EXERCISE PROMPT: Once the pictures are set aside, transcribe each line of the data exactly.

SUPPLIED MATERIAL:
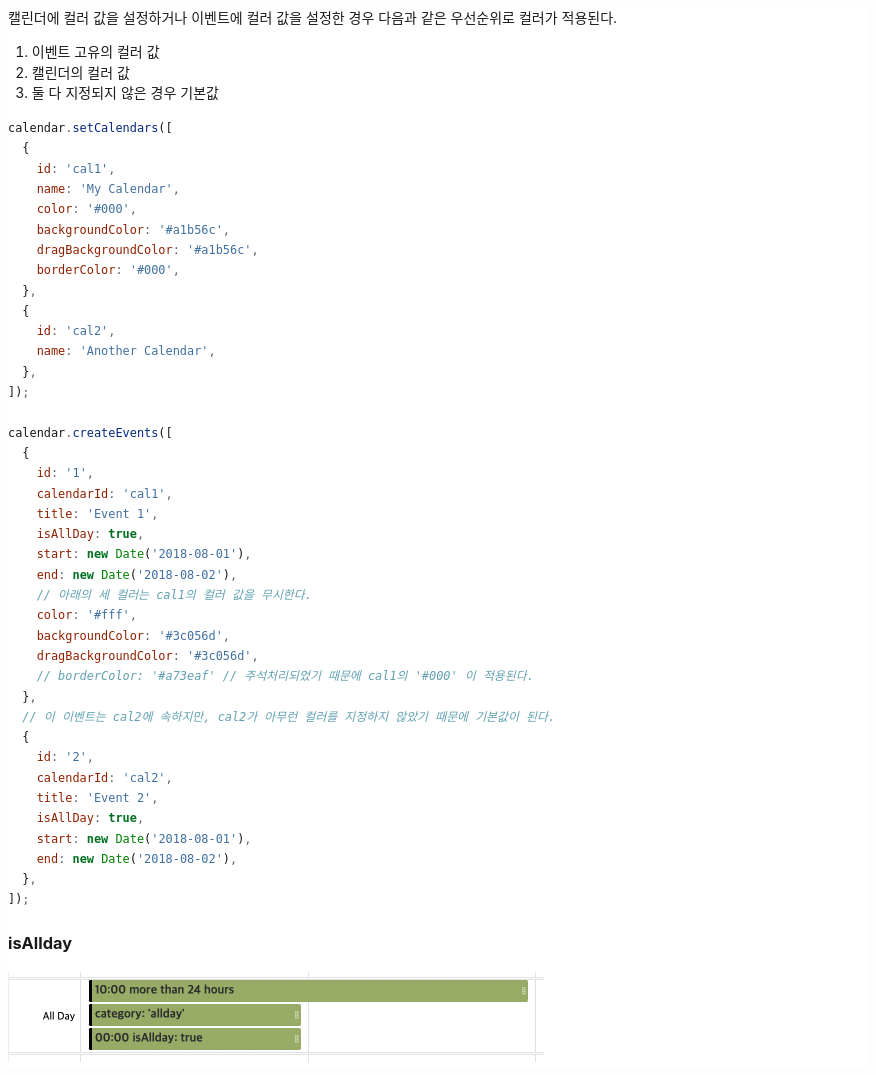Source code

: 캘린더에 컬러 값을 설정하거나 이벤트에 컬러 값을 설정한 경우 다음과 같은 우선순위로 컬러가 적용된다.

1. 이벤트 고유의 컬러 값
2. 캘린더의 컬러 값
3. 둘 다 지정되지 않은 경우 기본값

```js
calendar.setCalendars([
  {
    id: 'cal1',
    name: 'My Calendar',
    color: '#000',
    backgroundColor: '#a1b56c',
    dragBackgroundColor: '#a1b56c',
    borderColor: '#000',
  },
  {
    id: 'cal2',
    name: 'Another Calendar',
  },
]);

calendar.createEvents([
  {
    id: '1',
    calendarId: 'cal1',
    title: 'Event 1',
    isAllDay: true,
    start: new Date('2018-08-01'),
    end: new Date('2018-08-02'),
    // 아래의 세 컬러는 cal1의 컬러 값을 무시한다.
    color: '#fff',
    backgroundColor: '#3c056d',
    dragBackgroundColor: '#3c056d',
    // borderColor: '#a73eaf' // 주석처리되었기 때문에 cal1의 '#000' 이 적용된다.
  },
  // 이 이벤트는 cal2에 속하지만, cal2가 아무런 컬러를 지정하지 않았기 때문에 기본값이 된다.
  {
    id: '2',
    calendarId: 'cal2',
    title: 'Event 2',
    isAllDay: true,
    start: new Date('2018-08-01'),
    end: new Date('2018-08-02'),
  },
]);
```

### isAllday

![isAllday](../../assets/EventObject_isAllday.png)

OUTPUT OF THE TASK:
Source code

: 캘린더에 컬러 값을 설정하거나 이벤트에 컬러 값을 설정한 경우 다음과 같은 우선순위로 컬러가 적용된다.

1. 이벤트 고유의 컬러 값
2. 캘린더의 컬러 값
3. 둘 다 지정되지 않은 경우 기본값

```js
calendar.setCalendars([
  {
    id: 'cal1',
    name: 'My Calendar',
    color: '#000',
    backgroundColor: '#a1b56c',
    dragBackgroundColor: '#a1b56c',
    borderColor: '#000',
  },
  {
    id: 'cal2',
    name: 'Another Calendar',
  },
]);

calendar.createEvents([
  {
    id: '1',
    calendarId: 'cal1',
    title: 'Event 1',
    isAllDay: true,
    start: new Date('2018-08-01'),
    end: new Date('2018-08-02'),
    // 아래의 세 컬러는 cal1의 컬러 값을 무시한다.
    color: '#fff',
    backgroundColor: '#3c056d',
    dragBackgroundColor: '#3c056d',
    // borderColor: '#a73eaf' // 주석처리되었기 때문에 cal1의 '#000' 이 적용된다.
  },
  // 이 이벤트는 cal2에 속하지만, cal2가 아무런 컬러를 지정하지 않았기 때문에 기본값이 된다.
  {
    id: '2',
    calendarId: 'cal2',
    title: 'Event 2',
    isAllDay: true,
    start: new Date('2018-08-01'),
    end: new Date('2018-08-02'),
  },
]);
```

### isAllday

![isAllday](../../assets/EventObject_isAllday.png)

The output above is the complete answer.